Nul doute que si la libre parole et le libre vote étaient
laissés au peuple nigérian, il ne manquerait
pas d’édifier l’opinion nationale et
internationale sur sa volonté de liberté
et son refus de captation par le pouvoir. Mais il y a
le barrage de la fraude d’Etat que tout le monde
reconnaît très fort, qui pour une fois, n’est
pas tu par les médias. Le peuple saura-t-il briser
ce barrage ? On n’en mettra pas sa main au feu,
encore et surtout que le Nigeria, ne l’oublions
pas, constitue une puissance énergétique
qui intéresse bien de pays dont les USA qui s’y
approvisionnent beaucoup plus qu’au Moyen Orient.
Il faut craindre que la sécurité énergétique
n’amène ces puissances à préférer
l’ordre qu’incarnent Obasanjo et celui que
pourrait donner son poulain, à l’inconnu
que représentent des nouveaux venus qui pourraient
être cause de bouleversement dans les contrats,
de mollesse dans la répression des fauteurs de
troubles, donc de désordre.
NDLR
: Au moment de boucler cette édition,
nous apprenons que le scrutin, émaillé de
violences, aurait été douteux eu égard
au nombre d’irrégularités observées
partout.
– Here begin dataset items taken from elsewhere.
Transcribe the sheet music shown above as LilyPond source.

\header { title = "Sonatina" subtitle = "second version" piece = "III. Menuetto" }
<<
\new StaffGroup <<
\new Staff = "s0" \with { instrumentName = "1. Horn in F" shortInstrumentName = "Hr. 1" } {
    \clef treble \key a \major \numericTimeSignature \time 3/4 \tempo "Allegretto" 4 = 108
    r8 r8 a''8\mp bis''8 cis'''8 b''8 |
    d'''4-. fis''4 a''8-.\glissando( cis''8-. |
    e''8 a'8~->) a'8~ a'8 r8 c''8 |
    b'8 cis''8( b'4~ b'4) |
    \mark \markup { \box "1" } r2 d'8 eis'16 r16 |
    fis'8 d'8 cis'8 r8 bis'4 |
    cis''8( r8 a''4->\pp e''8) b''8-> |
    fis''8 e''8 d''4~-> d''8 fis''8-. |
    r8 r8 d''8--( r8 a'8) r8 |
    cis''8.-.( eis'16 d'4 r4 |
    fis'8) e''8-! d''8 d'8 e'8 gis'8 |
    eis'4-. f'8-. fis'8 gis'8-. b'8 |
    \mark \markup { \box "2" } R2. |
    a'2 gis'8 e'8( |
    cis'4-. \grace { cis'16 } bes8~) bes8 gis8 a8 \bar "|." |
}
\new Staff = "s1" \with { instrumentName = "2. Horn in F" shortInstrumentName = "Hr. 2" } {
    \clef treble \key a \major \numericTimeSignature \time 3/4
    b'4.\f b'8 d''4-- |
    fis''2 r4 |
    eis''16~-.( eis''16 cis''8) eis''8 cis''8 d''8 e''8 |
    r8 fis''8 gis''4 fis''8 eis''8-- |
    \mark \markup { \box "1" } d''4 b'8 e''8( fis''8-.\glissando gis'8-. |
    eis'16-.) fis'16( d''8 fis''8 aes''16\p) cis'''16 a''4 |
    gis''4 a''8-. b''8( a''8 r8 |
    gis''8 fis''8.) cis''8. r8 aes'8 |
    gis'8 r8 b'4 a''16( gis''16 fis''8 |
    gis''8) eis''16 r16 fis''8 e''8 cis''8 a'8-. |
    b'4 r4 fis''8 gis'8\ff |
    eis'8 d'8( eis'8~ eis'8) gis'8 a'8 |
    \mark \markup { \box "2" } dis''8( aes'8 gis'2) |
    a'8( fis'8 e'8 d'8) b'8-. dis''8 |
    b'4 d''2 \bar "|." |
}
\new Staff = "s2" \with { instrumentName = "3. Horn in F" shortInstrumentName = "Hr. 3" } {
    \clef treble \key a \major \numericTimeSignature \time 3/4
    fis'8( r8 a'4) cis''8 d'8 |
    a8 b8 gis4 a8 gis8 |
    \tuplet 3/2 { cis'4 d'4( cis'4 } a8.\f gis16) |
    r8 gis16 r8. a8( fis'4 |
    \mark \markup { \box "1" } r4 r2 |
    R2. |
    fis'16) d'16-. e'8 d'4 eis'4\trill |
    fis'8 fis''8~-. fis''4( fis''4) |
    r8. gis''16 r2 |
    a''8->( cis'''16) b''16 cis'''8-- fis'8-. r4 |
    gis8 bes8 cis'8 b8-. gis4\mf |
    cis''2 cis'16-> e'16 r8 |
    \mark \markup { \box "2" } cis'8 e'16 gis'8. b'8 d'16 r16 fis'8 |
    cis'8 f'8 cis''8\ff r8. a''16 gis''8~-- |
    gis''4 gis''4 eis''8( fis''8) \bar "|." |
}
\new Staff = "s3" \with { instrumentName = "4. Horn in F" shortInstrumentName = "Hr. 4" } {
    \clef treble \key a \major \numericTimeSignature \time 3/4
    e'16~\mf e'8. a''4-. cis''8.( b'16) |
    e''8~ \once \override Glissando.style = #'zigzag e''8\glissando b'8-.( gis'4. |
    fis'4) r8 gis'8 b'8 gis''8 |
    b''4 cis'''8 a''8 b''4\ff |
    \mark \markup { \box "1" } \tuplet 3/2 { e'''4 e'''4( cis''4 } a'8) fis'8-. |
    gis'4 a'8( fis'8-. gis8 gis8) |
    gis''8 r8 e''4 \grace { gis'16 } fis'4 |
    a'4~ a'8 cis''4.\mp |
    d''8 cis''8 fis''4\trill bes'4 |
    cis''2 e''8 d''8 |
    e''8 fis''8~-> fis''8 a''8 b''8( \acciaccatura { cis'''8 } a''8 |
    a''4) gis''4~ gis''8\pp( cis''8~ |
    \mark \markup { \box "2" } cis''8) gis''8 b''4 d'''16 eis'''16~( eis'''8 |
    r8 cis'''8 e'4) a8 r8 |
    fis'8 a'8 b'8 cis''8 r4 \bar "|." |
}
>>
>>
Le président du président du Transition
Monitoring Group (TMG), Innocent Chukwuma, a estimé
pour sa part qu’il fallait reprendre l’élection,
celle-ci devant être annulée : "Nous
allons demander de refaire l'élection. On ne peut
pas se fonder sur les résultats dans la moitié
du pays pour annoncer quel est le nouveau président"
(Lu sur Le journal du dimanche du 22 avril 2007).